Que faire au Zanzibar : les plus belles expériences à vivre sur l’île

Zanzibar évoque souvent une image simple : sable blanc, eau turquoise et cocotiers penchés au-dessus de l’océan Indien. Cette image est juste, mais elle ne raconte qu’une partie de l’île. Zanzibar se découvre aussi dans les ruelles de Stone Town, sur les marchés aux épices, dans les villages de pêcheurs et au fil des marées qui transforment complètement le paysage.

J’ai trouvé l’île intéressante précisément parce qu’elle ne se limite pas à une destination balnéaire. On peut y passer une matinée dans une vieille ville chargée d’histoire, déjeuner d’un poisson grillé les pieds dans le sable et terminer la journée dans l’eau avec un masque et un tuba. Voici les plus belles expériences à vivre à Zanzibar, avec quelques repères pratiques pour organiser un séjour sans perdre de temps.

Explorer Stone Town, le cœur historique de Zanzibar

Stone Town est la première étape à prévoir, même si vous rêvez surtout de plages. La vieille ville se parcourt à pied, dans un enchevêtrement de ruelles étroites où les bâtiments portent les traces des influences arabes, indiennes, africaines et européennes. Il faut accepter de se perdre un peu. C’est souvent en quittant les rues les plus fréquentées que l’on découvre les scènes les plus intéressantes : une boutique minuscule, des enfants qui jouent devant une porte sculptée ou un artisan au travail.

Les portes en bois sont l’un des éléments les plus remarquables de Stone Town. Certaines sont richement décorées, avec des motifs floraux ou géométriques. Elles rappellent la richesse passée des familles marchandes de l’île. L’architecture, elle, est parfois impressionnante et parfois très dégradée. C’est aussi cela, Zanzibar : une beauté réelle, mais rarement parfaitement entretenue.
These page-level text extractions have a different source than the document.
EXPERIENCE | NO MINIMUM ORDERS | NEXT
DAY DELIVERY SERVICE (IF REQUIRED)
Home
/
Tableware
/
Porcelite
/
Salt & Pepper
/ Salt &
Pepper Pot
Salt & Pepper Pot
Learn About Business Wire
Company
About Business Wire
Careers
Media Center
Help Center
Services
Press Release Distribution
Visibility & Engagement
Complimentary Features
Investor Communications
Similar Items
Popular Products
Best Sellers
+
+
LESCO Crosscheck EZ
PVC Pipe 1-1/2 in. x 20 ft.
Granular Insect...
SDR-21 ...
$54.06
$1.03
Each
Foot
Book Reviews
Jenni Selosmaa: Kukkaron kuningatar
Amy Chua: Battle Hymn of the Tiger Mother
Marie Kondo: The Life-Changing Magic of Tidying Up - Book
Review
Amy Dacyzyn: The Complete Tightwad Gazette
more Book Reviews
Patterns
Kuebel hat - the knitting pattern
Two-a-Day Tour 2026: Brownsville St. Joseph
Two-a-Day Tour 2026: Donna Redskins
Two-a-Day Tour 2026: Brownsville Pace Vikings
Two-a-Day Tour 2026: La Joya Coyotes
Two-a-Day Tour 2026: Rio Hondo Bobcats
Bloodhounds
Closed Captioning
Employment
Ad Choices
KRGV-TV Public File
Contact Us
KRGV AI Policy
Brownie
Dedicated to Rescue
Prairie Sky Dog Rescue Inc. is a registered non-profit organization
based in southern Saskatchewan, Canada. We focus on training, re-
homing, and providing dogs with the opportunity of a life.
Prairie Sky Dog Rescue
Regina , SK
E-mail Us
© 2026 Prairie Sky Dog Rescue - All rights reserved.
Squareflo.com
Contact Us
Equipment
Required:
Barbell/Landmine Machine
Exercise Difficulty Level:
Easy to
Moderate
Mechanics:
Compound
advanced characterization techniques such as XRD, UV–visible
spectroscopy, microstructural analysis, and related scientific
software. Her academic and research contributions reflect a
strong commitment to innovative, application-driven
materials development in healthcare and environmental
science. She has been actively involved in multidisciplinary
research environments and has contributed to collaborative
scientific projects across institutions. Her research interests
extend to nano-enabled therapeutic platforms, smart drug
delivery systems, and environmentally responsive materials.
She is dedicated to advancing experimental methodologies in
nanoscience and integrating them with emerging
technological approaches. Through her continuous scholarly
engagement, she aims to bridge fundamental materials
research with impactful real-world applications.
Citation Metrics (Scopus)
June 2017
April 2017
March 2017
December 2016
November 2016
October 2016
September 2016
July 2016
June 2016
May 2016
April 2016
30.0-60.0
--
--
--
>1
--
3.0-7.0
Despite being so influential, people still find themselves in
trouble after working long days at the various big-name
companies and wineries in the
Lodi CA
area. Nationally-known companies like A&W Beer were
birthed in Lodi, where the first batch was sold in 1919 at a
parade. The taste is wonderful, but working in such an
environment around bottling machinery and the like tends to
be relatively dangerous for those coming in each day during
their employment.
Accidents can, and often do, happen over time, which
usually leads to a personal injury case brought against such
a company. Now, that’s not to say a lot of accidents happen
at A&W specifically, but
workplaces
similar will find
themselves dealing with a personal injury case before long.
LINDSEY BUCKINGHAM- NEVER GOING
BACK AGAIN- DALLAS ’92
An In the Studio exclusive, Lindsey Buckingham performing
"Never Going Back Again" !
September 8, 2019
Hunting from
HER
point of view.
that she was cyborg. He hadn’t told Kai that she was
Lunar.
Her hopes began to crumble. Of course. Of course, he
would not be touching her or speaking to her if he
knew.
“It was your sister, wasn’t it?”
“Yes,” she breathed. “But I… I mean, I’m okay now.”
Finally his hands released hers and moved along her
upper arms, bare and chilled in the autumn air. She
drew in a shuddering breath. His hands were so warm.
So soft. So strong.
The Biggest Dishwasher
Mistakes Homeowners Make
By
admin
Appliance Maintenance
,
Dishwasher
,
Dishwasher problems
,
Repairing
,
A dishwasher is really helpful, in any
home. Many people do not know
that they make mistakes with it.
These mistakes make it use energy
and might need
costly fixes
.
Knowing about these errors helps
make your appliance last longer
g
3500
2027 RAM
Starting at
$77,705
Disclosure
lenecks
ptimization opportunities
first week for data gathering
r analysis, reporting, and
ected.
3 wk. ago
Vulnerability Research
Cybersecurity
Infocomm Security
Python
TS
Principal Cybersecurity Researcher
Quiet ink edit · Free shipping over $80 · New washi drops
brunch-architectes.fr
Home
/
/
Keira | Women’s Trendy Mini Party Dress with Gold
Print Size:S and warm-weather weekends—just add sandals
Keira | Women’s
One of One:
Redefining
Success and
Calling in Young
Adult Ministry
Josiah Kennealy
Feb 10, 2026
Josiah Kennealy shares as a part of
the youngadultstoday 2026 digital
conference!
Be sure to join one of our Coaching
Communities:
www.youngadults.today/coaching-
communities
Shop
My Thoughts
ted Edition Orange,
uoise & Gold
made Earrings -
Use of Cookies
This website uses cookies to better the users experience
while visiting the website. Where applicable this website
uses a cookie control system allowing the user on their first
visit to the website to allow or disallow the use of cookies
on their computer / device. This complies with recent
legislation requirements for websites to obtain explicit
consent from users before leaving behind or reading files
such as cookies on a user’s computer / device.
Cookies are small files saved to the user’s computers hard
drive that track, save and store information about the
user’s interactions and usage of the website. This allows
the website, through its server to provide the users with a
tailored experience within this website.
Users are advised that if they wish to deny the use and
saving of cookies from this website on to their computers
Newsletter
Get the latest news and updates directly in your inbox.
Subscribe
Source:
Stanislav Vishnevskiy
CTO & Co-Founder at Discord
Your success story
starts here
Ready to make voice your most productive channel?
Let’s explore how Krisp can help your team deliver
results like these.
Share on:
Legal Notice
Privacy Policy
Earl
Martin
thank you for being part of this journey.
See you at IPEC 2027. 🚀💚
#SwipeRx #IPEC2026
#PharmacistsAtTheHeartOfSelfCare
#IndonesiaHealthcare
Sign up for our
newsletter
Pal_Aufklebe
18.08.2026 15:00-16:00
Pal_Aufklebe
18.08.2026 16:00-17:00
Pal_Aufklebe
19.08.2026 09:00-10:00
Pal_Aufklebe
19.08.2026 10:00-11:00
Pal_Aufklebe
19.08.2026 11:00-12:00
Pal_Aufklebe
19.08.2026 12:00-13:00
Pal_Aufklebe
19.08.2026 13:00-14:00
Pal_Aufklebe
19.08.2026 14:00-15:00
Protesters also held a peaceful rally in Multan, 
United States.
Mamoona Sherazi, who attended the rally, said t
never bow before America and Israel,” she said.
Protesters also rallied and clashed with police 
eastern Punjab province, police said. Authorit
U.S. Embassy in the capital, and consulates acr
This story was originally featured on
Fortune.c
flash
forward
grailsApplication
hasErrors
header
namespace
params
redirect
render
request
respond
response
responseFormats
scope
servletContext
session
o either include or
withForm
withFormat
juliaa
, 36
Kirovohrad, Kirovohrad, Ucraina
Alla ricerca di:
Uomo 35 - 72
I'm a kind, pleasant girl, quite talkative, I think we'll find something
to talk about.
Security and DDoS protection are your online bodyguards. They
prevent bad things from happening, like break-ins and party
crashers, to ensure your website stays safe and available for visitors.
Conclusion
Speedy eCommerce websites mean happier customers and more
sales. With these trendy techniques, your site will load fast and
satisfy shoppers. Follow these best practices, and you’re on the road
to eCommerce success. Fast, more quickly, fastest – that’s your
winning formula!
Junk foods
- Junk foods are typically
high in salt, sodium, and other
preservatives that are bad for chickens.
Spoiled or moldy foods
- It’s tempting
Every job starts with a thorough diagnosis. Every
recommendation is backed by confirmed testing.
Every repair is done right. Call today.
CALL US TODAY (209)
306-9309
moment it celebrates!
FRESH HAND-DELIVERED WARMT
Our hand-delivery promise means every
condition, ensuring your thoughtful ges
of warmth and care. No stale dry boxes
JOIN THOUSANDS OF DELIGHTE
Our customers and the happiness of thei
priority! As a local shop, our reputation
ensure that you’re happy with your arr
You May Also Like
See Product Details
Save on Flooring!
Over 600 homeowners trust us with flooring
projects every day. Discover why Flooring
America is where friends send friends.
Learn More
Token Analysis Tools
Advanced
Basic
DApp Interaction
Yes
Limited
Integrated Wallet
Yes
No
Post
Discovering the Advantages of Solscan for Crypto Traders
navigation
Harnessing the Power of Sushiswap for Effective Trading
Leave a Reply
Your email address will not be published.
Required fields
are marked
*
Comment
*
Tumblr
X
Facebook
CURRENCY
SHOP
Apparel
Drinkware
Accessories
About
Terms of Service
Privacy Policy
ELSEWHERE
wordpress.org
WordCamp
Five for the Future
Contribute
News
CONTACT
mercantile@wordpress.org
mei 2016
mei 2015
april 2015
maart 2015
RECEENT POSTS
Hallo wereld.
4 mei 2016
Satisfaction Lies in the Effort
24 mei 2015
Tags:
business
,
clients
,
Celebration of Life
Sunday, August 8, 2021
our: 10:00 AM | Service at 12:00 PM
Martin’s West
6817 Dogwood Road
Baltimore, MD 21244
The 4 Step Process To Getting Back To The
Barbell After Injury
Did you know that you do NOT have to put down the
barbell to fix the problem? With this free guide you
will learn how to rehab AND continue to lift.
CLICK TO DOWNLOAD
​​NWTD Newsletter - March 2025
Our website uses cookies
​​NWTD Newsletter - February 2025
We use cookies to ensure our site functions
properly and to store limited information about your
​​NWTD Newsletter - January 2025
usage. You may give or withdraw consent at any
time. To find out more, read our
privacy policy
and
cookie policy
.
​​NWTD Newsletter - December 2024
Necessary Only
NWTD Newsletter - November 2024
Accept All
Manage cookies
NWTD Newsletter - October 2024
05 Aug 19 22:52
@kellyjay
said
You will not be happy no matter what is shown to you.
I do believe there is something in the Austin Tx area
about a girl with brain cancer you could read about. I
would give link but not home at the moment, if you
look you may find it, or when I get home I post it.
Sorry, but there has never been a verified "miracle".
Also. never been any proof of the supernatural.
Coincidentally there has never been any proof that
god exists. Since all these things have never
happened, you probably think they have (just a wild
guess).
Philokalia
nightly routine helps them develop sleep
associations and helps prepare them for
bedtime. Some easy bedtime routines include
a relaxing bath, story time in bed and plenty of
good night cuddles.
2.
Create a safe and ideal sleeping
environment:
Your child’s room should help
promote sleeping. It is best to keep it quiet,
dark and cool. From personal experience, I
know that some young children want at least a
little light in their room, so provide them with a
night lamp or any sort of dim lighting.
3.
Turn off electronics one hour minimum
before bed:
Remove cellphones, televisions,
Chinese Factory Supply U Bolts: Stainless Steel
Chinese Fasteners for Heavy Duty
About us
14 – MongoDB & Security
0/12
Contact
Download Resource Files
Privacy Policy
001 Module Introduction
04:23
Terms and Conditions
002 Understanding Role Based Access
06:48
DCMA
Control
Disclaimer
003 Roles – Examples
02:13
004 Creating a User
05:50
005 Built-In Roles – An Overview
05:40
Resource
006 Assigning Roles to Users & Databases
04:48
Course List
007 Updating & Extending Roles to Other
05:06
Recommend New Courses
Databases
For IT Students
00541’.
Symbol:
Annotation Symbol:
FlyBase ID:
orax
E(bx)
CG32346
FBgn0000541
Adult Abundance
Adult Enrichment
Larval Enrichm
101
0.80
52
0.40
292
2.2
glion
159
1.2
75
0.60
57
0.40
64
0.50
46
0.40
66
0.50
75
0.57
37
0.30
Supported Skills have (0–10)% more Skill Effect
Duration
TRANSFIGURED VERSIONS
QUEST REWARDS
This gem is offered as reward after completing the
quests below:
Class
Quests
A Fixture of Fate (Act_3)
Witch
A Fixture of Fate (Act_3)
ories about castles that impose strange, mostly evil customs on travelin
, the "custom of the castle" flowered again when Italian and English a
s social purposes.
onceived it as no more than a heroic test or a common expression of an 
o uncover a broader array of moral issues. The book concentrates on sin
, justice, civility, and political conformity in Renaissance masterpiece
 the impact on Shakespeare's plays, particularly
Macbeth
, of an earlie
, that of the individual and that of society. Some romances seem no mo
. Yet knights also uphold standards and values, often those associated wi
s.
Parmi les lieux à voir, le vieux fort, le marché de Darajani et l’ancien marché aux esclaves sont incontournables. Le marché est particulièrement animé le matin. On y trouve des fruits tropicaux, des épices, du poisson, de la viande et toutes sortes de produits du quotidien. Les odeurs sont puissantes, les allées parfois encombrées et l’expérience beaucoup plus vivante qu’une visite de marché organisée pour les touristes.

Je recommande de consacrer au moins une journée complète à Stone Town, idéalement avec un guide local. Sans explications, on observe les bâtiments ; avec un guide, on comprend l’histoire de la ville, le rôle du sultanat d’Oman, le commerce maritime et la période particulièrement sombre de la traite des esclaves.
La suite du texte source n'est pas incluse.